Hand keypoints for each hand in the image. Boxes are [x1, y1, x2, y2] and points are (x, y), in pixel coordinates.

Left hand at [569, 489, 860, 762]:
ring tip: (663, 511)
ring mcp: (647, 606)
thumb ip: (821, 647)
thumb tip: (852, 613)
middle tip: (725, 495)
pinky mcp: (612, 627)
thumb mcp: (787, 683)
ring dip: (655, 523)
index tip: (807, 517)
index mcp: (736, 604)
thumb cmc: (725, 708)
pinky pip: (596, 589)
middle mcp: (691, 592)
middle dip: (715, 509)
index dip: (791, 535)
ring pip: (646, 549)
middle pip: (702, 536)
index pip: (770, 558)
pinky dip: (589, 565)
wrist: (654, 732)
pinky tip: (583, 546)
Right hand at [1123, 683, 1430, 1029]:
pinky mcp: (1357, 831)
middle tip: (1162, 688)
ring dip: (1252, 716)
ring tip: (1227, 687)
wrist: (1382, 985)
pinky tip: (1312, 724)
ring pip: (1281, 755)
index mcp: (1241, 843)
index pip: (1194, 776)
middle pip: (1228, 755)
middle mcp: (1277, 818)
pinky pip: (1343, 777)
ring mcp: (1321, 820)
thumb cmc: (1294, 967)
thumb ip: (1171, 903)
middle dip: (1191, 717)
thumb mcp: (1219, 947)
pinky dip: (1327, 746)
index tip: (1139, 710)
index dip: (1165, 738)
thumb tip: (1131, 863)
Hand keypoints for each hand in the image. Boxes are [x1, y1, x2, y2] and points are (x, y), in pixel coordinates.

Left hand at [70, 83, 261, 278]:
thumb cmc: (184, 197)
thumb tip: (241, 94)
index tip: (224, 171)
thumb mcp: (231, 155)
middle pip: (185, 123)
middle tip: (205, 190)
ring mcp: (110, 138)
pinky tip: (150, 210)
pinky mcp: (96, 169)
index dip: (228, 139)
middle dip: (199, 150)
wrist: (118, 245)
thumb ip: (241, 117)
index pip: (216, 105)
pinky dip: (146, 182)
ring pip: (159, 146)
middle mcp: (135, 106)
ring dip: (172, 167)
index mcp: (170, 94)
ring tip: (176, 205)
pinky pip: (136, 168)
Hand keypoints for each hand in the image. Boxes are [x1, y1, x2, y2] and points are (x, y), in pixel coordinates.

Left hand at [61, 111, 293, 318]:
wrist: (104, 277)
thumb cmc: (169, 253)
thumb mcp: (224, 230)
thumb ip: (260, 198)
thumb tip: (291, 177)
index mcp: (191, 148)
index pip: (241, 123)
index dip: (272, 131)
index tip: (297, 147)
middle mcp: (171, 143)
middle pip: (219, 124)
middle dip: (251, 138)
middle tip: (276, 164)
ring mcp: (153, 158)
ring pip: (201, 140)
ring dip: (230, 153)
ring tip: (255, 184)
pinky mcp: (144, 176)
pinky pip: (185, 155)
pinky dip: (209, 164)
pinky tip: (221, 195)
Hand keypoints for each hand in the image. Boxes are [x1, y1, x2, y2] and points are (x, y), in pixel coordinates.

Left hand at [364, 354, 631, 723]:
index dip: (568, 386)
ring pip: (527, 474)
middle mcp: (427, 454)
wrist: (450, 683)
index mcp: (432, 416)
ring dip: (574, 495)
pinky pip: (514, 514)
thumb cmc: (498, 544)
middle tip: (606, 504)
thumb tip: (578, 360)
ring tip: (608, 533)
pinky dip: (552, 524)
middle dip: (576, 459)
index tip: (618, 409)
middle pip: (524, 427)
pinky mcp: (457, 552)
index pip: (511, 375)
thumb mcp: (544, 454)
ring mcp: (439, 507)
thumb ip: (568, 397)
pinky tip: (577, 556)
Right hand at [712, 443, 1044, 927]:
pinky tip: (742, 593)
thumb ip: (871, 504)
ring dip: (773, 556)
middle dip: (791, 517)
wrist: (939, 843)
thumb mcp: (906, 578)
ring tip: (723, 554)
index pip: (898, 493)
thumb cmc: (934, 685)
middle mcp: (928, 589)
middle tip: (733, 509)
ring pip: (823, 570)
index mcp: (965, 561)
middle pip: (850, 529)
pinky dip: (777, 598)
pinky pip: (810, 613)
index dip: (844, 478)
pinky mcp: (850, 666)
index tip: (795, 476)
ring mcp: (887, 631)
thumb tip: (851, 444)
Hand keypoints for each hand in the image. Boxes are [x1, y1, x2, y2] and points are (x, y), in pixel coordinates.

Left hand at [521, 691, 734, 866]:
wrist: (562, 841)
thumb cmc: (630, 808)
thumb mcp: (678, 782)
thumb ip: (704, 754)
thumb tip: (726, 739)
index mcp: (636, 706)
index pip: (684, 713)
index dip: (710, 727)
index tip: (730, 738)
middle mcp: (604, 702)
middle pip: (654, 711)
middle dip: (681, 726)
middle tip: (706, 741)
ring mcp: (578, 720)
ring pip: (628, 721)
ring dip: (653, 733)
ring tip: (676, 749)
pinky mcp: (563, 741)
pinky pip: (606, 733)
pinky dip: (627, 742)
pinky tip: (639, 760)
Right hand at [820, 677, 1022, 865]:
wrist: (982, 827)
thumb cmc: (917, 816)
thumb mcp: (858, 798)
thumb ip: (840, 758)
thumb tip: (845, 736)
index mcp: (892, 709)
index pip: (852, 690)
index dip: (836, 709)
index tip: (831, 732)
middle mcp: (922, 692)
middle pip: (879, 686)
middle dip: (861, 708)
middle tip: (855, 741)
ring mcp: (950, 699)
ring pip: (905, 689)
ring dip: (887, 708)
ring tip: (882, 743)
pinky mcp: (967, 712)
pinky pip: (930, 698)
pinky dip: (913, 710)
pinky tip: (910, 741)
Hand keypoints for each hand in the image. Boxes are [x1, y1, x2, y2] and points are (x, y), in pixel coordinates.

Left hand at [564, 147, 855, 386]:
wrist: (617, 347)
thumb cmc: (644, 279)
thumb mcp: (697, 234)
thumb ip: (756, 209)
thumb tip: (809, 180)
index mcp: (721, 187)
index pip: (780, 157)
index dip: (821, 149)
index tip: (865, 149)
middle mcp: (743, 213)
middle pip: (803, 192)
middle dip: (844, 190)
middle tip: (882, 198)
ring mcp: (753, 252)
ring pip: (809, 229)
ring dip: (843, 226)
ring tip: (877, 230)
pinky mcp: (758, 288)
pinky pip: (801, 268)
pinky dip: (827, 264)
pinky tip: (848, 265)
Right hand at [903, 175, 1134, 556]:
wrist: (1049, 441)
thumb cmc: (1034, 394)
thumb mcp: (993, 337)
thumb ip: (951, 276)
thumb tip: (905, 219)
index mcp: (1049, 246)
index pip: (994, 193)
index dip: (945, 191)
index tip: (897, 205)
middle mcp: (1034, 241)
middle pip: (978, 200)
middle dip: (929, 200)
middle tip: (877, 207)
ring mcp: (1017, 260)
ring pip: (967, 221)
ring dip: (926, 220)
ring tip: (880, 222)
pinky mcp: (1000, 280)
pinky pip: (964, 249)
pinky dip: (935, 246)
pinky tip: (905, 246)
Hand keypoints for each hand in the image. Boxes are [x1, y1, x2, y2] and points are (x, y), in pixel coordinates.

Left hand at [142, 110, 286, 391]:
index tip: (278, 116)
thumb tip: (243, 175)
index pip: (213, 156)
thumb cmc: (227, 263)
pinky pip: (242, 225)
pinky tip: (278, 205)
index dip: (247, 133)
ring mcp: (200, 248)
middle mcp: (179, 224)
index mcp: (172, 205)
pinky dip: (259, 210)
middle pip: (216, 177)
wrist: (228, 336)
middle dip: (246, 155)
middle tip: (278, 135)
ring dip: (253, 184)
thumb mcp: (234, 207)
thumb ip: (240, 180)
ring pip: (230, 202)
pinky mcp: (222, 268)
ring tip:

WHAT THE EXERCISE ASKS: The reply must consist solely of the lines from the one containing "pinky tip: (848, 265)" through the last line in the material above, reproduced exactly.

TASK SOLUTION:
pinky tip: (848, 265)
Right hand at [903, 175, 1134, 556]:
wrist: (1049, 441)
thumb cmc: (1034, 394)
thumb mcp: (993, 337)
thumb ip: (951, 276)
thumb tip: (905, 219)
index mcp: (1049, 246)
index pip: (994, 193)
index dip: (945, 191)
index tip: (897, 205)
middle mcp: (1034, 241)
middle pip: (978, 200)
middle dip: (929, 200)
middle tip: (877, 207)
ring mcp: (1017, 260)
ring pip: (967, 221)
ring dip: (926, 220)
ring tip: (880, 222)
pinky mcp: (1000, 280)
pinky pip: (964, 249)
pinky dip: (935, 246)
pinky tip: (905, 246)
Hand keypoints for each hand in the image. Boxes are [x1, y1, x2, y2] and points are (x, y), in pixel coordinates.

Left hand at [142, 110, 286, 391]:
index tip: (278, 116)
thumb tip: (243, 175)
index pip: (213, 156)
thumb cmc: (227, 263)
pinky pip: (242, 225)
pinky tip: (278, 205)
index dip: (247, 133)
ring mcp: (200, 248)
middle mcp: (179, 224)
index mcp: (172, 205)
pinky dip: (259, 210)
middle pip: (216, 177)
wrist: (228, 336)
middle dip: (246, 155)
middle tip: (278, 135)
ring dip: (253, 184)
thumb mcp: (234, 207)
thumb ip: (240, 180)
ring pip: (230, 202)
pinky mcp: (222, 268)
ring tip:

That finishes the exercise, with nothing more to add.